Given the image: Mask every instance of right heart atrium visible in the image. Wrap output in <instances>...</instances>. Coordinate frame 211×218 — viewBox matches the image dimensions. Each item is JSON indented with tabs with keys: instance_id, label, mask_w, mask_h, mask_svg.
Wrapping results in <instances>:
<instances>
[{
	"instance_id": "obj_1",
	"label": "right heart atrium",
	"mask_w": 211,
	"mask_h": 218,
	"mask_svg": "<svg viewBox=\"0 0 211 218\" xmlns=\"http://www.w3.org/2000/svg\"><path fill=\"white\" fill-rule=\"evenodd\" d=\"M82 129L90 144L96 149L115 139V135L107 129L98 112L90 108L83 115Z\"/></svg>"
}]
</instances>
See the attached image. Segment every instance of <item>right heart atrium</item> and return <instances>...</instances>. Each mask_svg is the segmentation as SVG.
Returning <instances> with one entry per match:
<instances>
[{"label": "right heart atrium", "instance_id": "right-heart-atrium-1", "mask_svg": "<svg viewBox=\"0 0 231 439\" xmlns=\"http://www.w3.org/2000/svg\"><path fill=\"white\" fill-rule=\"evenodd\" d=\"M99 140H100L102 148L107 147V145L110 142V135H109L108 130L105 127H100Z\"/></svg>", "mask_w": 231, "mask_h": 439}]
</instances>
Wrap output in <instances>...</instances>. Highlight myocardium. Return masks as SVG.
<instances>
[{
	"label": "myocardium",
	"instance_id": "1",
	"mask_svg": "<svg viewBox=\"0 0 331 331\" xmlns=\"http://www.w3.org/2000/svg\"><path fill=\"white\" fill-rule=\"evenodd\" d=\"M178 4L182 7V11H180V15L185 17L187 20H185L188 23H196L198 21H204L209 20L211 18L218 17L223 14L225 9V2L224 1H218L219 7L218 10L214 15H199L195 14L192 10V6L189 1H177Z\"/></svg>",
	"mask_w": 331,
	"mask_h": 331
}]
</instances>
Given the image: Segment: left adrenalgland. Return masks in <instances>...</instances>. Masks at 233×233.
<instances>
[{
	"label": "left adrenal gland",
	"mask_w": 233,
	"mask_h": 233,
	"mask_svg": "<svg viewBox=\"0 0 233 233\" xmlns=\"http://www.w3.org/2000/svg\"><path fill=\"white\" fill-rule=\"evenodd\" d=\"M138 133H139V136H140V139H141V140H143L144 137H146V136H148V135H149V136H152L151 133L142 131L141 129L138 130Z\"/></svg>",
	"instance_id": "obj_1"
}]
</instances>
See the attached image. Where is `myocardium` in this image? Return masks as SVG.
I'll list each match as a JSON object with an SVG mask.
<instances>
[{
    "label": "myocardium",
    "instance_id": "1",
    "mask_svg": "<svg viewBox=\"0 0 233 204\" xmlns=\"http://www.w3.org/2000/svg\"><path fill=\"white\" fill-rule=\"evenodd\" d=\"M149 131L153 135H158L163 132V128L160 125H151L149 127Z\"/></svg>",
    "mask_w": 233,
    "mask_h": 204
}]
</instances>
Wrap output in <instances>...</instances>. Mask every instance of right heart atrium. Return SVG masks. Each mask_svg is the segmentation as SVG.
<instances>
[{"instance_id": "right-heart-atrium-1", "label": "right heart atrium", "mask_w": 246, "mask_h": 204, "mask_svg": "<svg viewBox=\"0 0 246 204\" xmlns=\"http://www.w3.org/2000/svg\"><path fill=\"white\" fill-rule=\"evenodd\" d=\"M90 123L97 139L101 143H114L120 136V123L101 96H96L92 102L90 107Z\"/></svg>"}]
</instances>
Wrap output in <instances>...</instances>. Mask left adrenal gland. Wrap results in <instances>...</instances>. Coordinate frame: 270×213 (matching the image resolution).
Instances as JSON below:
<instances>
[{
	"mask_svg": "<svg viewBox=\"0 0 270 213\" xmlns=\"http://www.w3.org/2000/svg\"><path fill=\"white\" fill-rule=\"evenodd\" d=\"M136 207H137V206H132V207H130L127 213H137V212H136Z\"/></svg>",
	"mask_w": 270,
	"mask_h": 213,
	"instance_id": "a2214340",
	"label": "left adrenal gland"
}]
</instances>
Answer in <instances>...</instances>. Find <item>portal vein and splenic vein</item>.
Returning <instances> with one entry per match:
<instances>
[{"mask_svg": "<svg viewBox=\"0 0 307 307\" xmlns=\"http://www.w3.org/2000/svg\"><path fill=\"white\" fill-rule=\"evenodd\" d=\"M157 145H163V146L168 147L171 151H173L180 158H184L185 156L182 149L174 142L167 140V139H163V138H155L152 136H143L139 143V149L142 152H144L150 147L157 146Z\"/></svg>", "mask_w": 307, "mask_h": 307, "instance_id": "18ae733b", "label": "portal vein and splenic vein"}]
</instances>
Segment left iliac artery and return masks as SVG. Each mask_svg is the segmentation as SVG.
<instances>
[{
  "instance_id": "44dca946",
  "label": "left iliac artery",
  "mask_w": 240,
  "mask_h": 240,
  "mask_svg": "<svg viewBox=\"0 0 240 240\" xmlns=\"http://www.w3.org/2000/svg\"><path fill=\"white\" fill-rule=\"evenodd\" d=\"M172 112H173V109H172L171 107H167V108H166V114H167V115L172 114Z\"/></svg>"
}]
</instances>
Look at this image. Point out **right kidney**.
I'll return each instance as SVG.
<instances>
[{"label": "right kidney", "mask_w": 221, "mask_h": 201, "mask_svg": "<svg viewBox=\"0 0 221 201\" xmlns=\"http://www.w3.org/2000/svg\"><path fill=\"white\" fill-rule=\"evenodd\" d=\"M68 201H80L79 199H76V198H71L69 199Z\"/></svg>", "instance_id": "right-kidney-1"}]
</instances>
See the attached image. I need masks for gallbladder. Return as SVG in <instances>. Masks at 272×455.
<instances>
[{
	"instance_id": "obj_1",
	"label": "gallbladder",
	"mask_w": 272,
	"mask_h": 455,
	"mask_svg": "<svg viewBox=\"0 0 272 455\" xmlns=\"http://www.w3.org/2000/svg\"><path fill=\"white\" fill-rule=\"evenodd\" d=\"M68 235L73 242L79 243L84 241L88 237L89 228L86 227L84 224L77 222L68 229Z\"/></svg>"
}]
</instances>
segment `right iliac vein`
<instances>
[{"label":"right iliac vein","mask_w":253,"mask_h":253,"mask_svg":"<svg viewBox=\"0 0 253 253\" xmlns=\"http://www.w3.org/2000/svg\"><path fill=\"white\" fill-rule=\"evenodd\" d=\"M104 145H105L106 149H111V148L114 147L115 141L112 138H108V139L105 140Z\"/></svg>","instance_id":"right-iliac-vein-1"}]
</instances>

________________________

__Objetivo da tarefa__
Devolva todas as linhas dos itens em que aparece a palavra "splenic".

__Saída completa__
Answer in <instances>...</instances>. Find <item>portal vein and splenic vein</item>.
[{"mask_svg": "<svg viewBox=\"0 0 307 307\" xmlns=\"http://www.w3.org/2000/svg\"><path fill=\"white\" fill-rule=\"evenodd\" d=\"M157 145H163V146L168 147L171 151H173L180 158H184L185 156L182 149L174 142L167 140V139H163V138H155L152 136H143L139 143V149L142 152H144L150 147L157 146Z\"/></svg>", "mask_w": 307, "mask_h": 307, "instance_id": "18ae733b", "label": "portal vein and splenic vein"}]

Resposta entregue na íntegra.